● THE PROBLEM: Reproduce the records. Keep every word exact and include no images.

--- INPUT FOR THIS TASK Enclosed Below ---

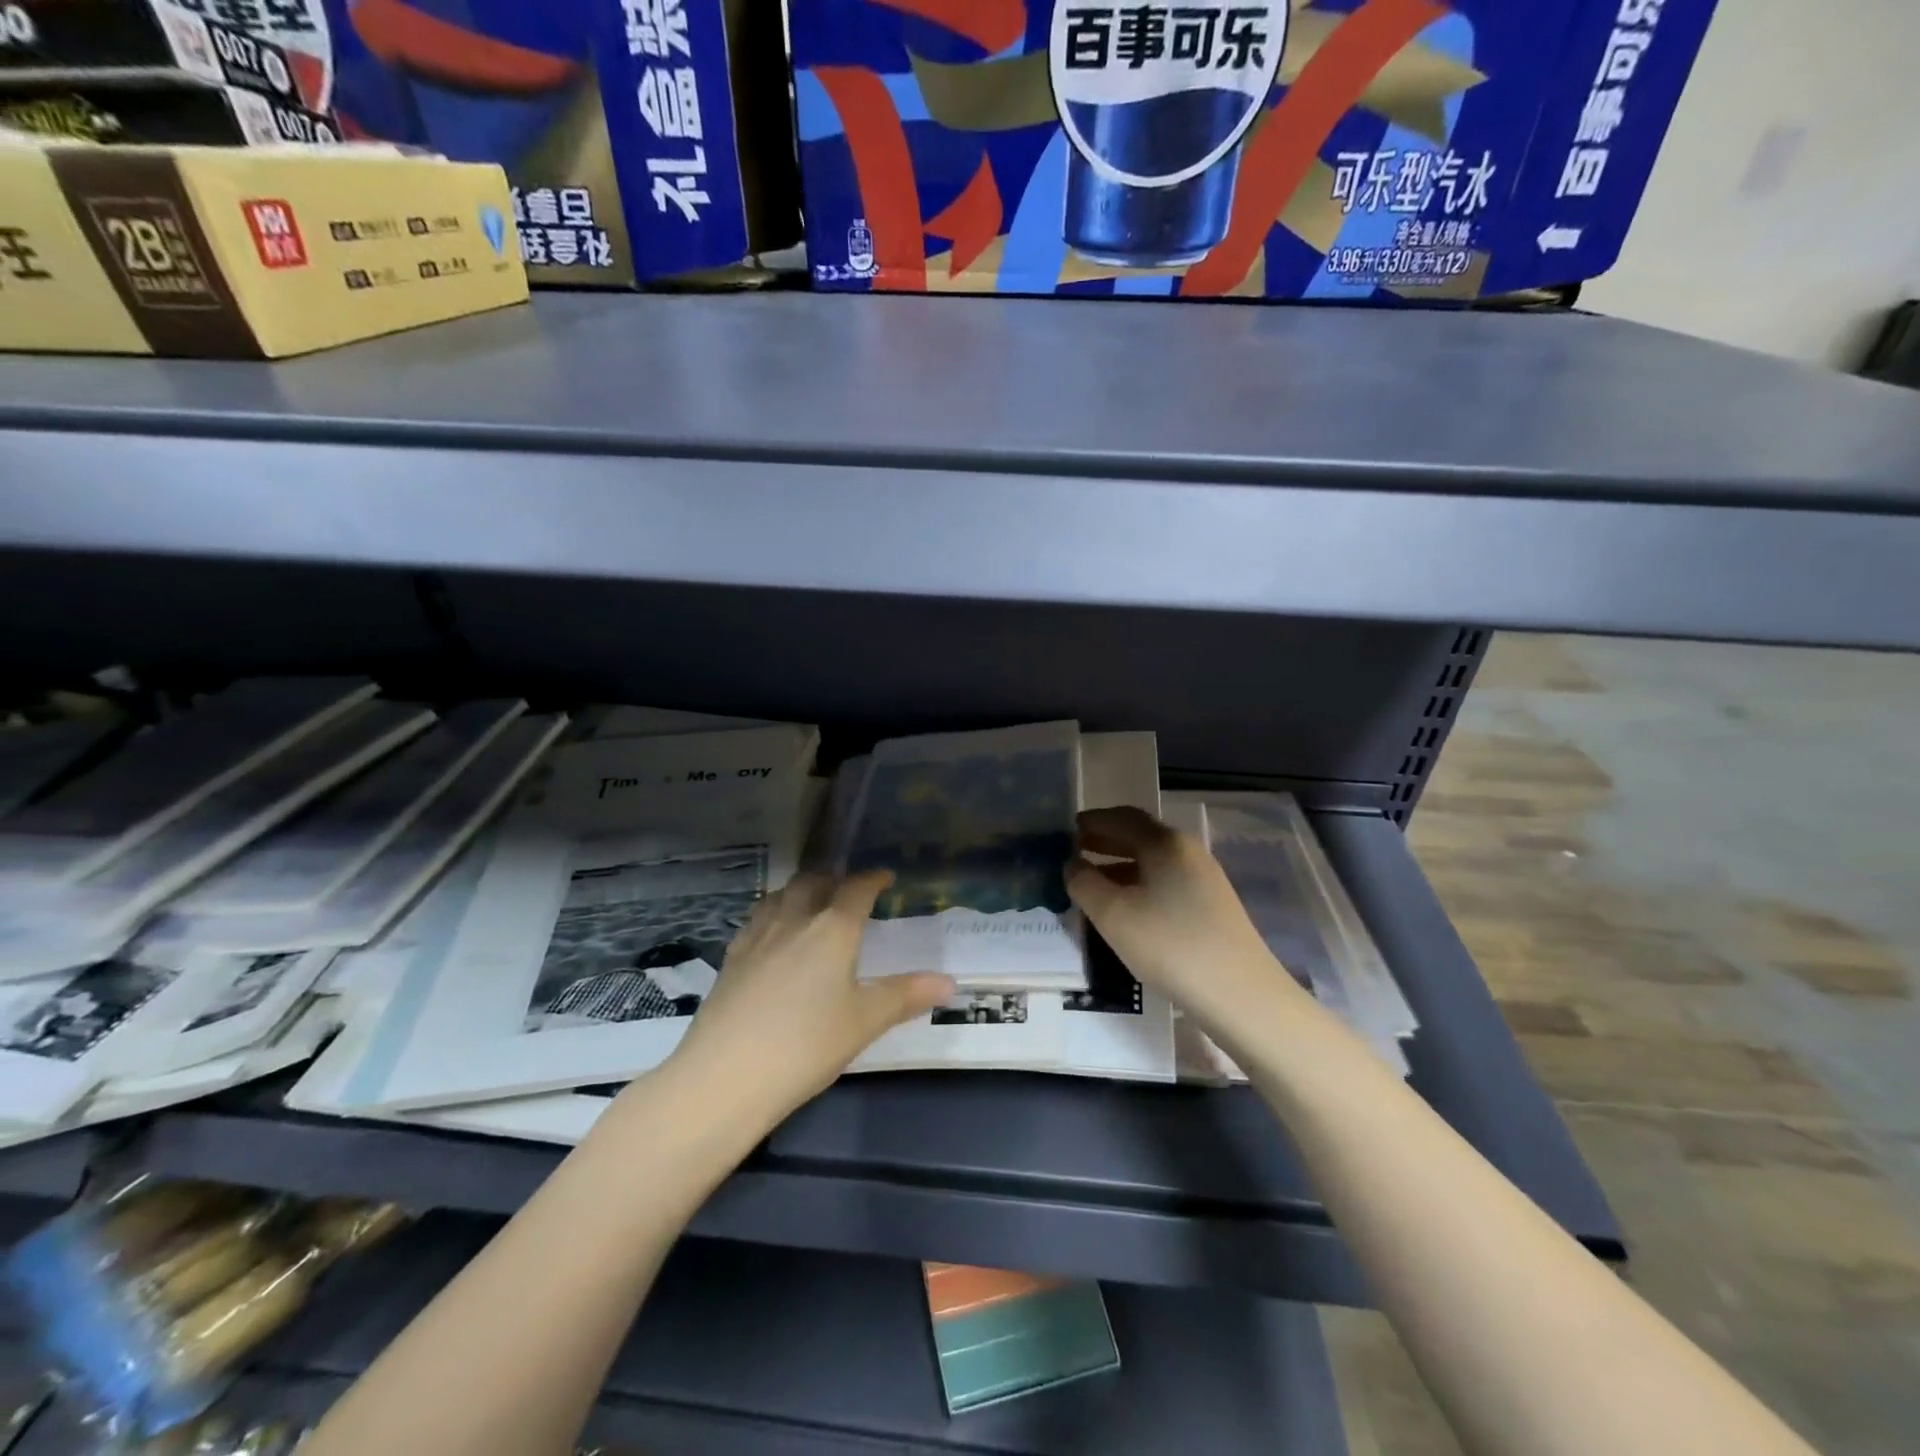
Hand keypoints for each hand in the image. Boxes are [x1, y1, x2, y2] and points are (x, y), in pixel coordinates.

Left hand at [671, 871, 954, 1120]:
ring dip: (800, 890)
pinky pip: (757, 918)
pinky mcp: (731, 958)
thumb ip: (906, 996)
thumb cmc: (806, 1045)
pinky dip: (773, 913)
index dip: (873, 879)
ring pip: (780, 895)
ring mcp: (757, 936)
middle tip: (847, 890)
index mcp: (832, 929)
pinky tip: (773, 935)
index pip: (856, 889)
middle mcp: (794, 920)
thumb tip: (951, 983)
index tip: (885, 877)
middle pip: (813, 882)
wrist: (724, 1076)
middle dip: (834, 879)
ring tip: (811, 903)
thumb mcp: (864, 1022)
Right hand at [1067, 807, 1294, 1031]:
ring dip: (1120, 865)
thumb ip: (1083, 882)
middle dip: (1106, 841)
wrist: (1240, 994)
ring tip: (1093, 882)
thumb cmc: (1170, 944)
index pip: (1123, 817)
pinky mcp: (1211, 906)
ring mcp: (1204, 879)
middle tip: (1075, 851)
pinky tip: (1126, 908)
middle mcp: (1188, 851)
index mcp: (1165, 842)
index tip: (1067, 829)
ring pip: (1153, 862)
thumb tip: (1072, 864)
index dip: (1093, 820)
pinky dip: (1139, 884)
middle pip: (1140, 836)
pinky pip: (1166, 882)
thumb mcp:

--- End of Enclosed INPUT FOR THIS TASK ---

● ANSWER SECTION:
Hand keypoints for each hand in the image. Boxes are [x1, y1, x2, y2] and points are (x, y), in pixel coordinates.

Left hand at [671, 871, 954, 1120]:
ring dip: (800, 890)
pinky pip: (757, 918)
pinky mcp: (731, 958)
thumb ip: (906, 996)
thumb cmc: (806, 1045)
pinky dip: (773, 913)
index dip: (873, 879)
ring pip: (780, 895)
ring mcp: (757, 936)
middle tip: (847, 890)
index mcp: (832, 929)
pinky tip: (773, 935)
index pip: (856, 889)
middle mcp: (794, 920)
thumb tip: (951, 983)
index tip: (885, 877)
middle pip: (813, 882)
wrist: (724, 1076)
middle dip: (834, 879)
ring tip: (811, 903)
thumb mcp: (864, 1022)
Right hand at [1067, 807, 1294, 1031]:
ring dip: (1120, 865)
thumb ip: (1083, 882)
middle dip: (1106, 841)
wrist: (1240, 994)
ring tip: (1093, 882)
thumb cmc: (1170, 944)
index pip: (1123, 817)
pinky mcp: (1211, 906)
ring mcp: (1204, 879)
middle tip: (1075, 851)
pinky tip: (1126, 908)
middle mcp: (1188, 851)
index mcp: (1165, 842)
index tip: (1067, 829)
ring pip: (1153, 862)
thumb tip: (1072, 864)
index dip: (1093, 820)
pinky dip: (1139, 884)
middle pip: (1140, 836)
pinky pip: (1166, 882)
thumb mcp:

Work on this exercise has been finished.